Some Typical Misconceptions

 Here is a list of things that A.A. IS NOT and   DOES NOT...

  • IS NOT a religious movement
  • IS NOT a temperance movement
  • IS NOT a social service organization (it has no paid social workers or professional field workers)
  • IS NOT an educational agency
  • IS NOT a cure or "cure-all"
  • IS NOT an employment agency
  • DOES NOT solicit or accept funds from outside sources; voluntary contributions from members and groups support A.A. services
  • DOES NOT run hospitals, rest homes, clubhouses, or any outside enterprises
  • DOES NOT prescribe treatment for alcoholics
  • DOES NOT pay for treatment of alcoholics

The sole purpose of A.A. is to help the alcoholic who wants to stop drinking and stay stopped.

Friendly Reminder

  Our best continuing source of good relations is the “OPEN A.A. MEETING” at which any and all visitors are welcome.
  It is here that outsiders and potential members form their first opinions of Alcoholics Anonymous. Often we encourage newcomers to bring their spouses and/or family to these meetings so that they can learn a little about the recovery of the alcoholic through the program of A.A.

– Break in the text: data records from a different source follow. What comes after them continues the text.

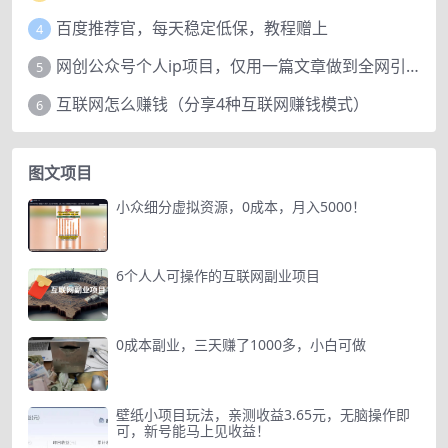
百度推荐官，每天稳定低保，教程赠上
4
网创公众号个人ip项目，仅用一篇文章做到全网引流！
5
互联网怎么赚钱（分享4种互联网赚钱模式）
6
图文项目
小众细分虚拟资源，0成本，月入5000！
6个人人可操作的互联网副业项目
0成本副业，三天赚了1000多，小白可做
壁纸小项目玩法，亲测收益3.65元，无脑操作即
可，新号能马上见收益！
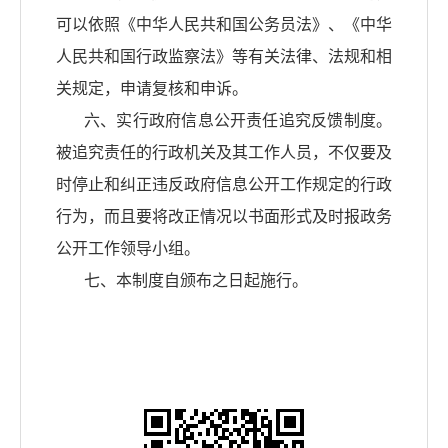
可以依照《中华人民共和国公务员法》、《中华
人民共和国行政监察法》等有关法律、法规和相
关规定，申请复核和申诉。
六、实行政府信息公开责任追究反馈制度。
被追究责任的行政机关及其工作人员，不仅要及
时停止和纠正违反政府信息公开工作规定的行政
行为，而且要将改正情况以书面形式及时报政务
公开工作领导小组。
七、本制度自颁布之日起施行。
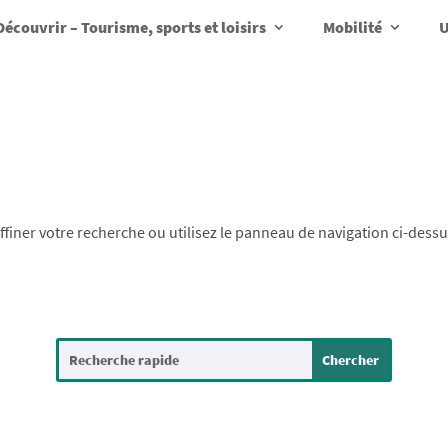
Découvrir – Tourisme, sports et loisirs
Mobilité
U
finer votre recherche ou utilisez le panneau de navigation ci-dess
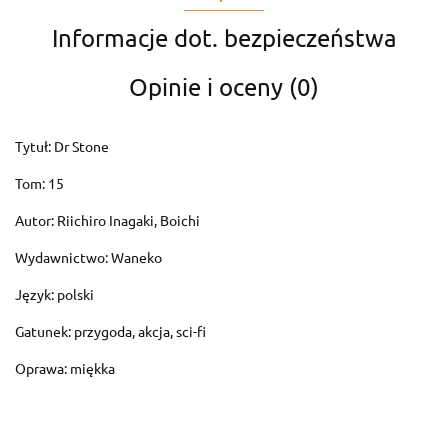
Informacje dot. bezpieczeństwa
Opinie i oceny (0)
Tytuł: Dr Stone
Tom: 15
Autor:
Riichiro Inagaki, Boichi
Wydawnictwo: Waneko
Język: polski
Gatunek:
przygoda, akcja, sci-fi
Oprawa: miękka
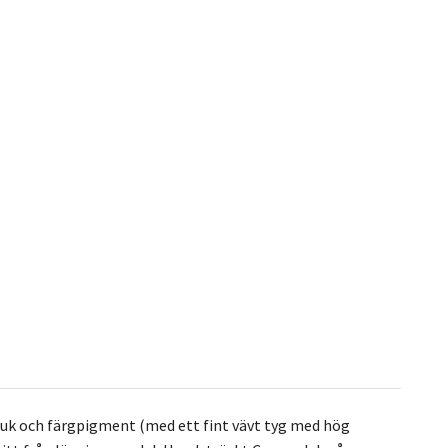
duk och färgpigment (med ett fint vävt tyg med hög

  For this reason, it is suggested that all speakers make every effort to deliver their message without the use of profanity or off-color material.

  We believe that the speaker who does use profanity serves only to give the listeners an untrue picture of A.A’s spiritual program. Our Second Tradition states there is but one ultimate authority ... a loving God. Our message, when consistent with this spirit, conforms with the 12 Traditions which are suggested for the general good, both for members and groups. 

  The primary purpose at the A.A. podium at OPEN A.A. MEETINGS is to carry the message of the Big Book of Alcoholics Anonymous.

  With this in mind, unity and service will preserve the recovery program of Alcoholics Anonymous as it was given to us.